A realtime developer's checklist

Posted Nov 19, 2020 14:03 UTC (Thu) by hummassa (subscriber, #307) [Link] (1 responses)

WRT RT, it's not the length of the deadline, but its predictability :-)

A realtime developer's checklist

Posted Nov 19, 2020 18:56 UTC (Thu) by glenn (subscriber, #102223) [Link]

Yes, it's more about predictability than latency, but optimizing latency can improve predictability (or allows one to achieve predictability on less powerful hardware).

Paul McKenney has a great paper on this: "Real Time" vs "Real Fast": How to Choose?".

A realtime developer's checklist

Posted Nov 19, 2020 15:23 UTC (Thu) by adam820 (subscriber, #101353) [Link] (1 responses)

Any kind of audio processing app, something like Ardour (JACK). It's hard to play guitar, process the effects, and hear the output if the output lags behind your string hit by half a second. It'd be like talking and hearing your speech played back a half second behind; it's hard to do.

A realtime developer's checklist

Posted Nov 20, 2020 16:13 UTC (Fri) by azz (subscriber, #371) [Link]
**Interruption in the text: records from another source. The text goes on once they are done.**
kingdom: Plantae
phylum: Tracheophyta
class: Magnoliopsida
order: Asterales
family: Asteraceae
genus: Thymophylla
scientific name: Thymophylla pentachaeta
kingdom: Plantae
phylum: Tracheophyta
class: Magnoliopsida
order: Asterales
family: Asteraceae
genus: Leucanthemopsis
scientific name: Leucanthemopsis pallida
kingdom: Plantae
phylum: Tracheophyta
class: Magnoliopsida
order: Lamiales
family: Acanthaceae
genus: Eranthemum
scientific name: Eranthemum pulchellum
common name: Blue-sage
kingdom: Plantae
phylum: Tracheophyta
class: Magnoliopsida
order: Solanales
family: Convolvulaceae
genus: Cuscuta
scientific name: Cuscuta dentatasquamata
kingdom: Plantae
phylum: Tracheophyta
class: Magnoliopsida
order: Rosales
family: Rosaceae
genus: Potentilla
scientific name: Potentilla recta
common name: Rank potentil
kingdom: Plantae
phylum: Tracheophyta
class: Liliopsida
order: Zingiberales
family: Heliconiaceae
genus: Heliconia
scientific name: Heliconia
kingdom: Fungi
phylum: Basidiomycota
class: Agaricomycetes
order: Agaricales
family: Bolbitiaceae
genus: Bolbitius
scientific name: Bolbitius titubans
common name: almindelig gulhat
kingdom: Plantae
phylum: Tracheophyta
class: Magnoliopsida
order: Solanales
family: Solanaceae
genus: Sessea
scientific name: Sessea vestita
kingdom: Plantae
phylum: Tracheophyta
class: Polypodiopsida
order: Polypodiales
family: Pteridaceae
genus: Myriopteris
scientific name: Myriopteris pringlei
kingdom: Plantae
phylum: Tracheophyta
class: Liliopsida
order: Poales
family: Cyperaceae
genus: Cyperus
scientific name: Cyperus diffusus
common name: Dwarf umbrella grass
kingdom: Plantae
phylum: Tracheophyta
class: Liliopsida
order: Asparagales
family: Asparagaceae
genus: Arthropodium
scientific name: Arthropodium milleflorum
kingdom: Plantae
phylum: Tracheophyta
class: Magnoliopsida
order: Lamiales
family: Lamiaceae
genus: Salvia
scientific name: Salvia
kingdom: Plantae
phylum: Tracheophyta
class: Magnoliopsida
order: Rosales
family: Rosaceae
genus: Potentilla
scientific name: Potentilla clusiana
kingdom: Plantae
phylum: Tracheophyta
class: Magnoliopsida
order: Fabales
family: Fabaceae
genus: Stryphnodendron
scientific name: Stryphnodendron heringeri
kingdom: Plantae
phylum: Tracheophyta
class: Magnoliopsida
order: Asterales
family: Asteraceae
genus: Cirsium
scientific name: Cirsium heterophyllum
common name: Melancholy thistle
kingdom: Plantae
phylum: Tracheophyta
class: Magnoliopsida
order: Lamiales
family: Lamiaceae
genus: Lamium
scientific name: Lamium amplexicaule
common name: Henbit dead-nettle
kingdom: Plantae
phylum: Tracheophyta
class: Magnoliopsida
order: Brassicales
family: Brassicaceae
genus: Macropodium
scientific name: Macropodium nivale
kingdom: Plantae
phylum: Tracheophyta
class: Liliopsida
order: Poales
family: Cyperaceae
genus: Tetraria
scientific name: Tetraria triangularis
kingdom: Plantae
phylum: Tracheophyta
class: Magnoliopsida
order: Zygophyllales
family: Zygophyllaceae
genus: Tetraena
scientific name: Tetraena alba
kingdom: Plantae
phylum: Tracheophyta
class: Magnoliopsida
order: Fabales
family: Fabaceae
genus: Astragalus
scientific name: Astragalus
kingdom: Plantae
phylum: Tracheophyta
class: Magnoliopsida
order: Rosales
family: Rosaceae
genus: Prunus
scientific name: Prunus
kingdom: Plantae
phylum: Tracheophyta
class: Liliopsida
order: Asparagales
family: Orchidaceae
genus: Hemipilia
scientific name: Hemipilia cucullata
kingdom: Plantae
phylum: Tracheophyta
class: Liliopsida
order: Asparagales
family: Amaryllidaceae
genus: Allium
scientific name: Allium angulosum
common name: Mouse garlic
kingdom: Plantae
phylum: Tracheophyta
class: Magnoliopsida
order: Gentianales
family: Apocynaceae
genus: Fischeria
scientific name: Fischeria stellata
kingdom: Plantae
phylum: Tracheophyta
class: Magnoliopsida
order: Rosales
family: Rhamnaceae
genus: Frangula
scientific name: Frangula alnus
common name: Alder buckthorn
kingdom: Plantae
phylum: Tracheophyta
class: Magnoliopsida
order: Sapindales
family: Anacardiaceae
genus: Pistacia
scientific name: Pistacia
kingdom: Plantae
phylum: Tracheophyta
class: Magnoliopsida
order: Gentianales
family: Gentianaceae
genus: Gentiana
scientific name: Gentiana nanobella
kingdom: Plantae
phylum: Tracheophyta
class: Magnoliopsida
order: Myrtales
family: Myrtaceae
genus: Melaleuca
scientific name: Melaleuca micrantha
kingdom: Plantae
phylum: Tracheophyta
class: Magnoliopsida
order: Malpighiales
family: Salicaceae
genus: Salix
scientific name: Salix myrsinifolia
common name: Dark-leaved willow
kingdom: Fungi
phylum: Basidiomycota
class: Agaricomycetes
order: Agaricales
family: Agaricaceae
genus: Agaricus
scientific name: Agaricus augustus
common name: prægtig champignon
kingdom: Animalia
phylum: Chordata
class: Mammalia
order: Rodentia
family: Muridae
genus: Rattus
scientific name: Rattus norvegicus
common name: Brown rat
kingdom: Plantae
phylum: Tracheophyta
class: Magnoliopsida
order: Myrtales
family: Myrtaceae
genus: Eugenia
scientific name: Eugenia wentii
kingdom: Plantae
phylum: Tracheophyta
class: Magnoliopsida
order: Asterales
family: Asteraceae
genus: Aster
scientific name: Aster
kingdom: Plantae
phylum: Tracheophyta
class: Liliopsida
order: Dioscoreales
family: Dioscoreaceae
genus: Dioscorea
And in particular, given the present circumstances, real-time music collaboration applications like Jamulus. I've been using Jamulus a lot over the last few months with an RT-patched kernel, and I've seen several non-technical users enthusing lately about JamulusOS (an Ubuntu Studio-based distribution that seems to be pretty decent at getting low-latency/jitter behaviour out of machines that Windows' audio drivers struggle on).

"priority"

Posted Dec 4, 2020 21:10 UTC (Fri) by dfsmith (guest, #20302) [Link] (1 responses)

Is there a reason that the priority (English word) is sometimes inverted from the English meaning of "priority"? It seems that "importance" would be less ambiguous. B-)
Examples:
"safety is our number one priority" -> set priority to 99.
"snacks are low priority" -> set priority to 1 ("low"/"high" priority works!)
"our second priority is to ensure lunch is ready" -> set priority to 98.
"coffee is way down our priority list" -> set priority to 10 (and ignore the yelling).

"priority"

Posted Dec 5, 2020 1:55 UTC (Sat) by neilbrown (subscriber, #359) [Link]

With tongue firmly in cheek, I might suggest that "priority" relates to "prior" meaning "before". And numbers "before" zero are normally negative.

So the first priority has a numerical priority of "-1". This is highest.
My second priority would have the value "-2", which isn't quite as high.

A positive value suggests a "laterity", meaning it can be left until later.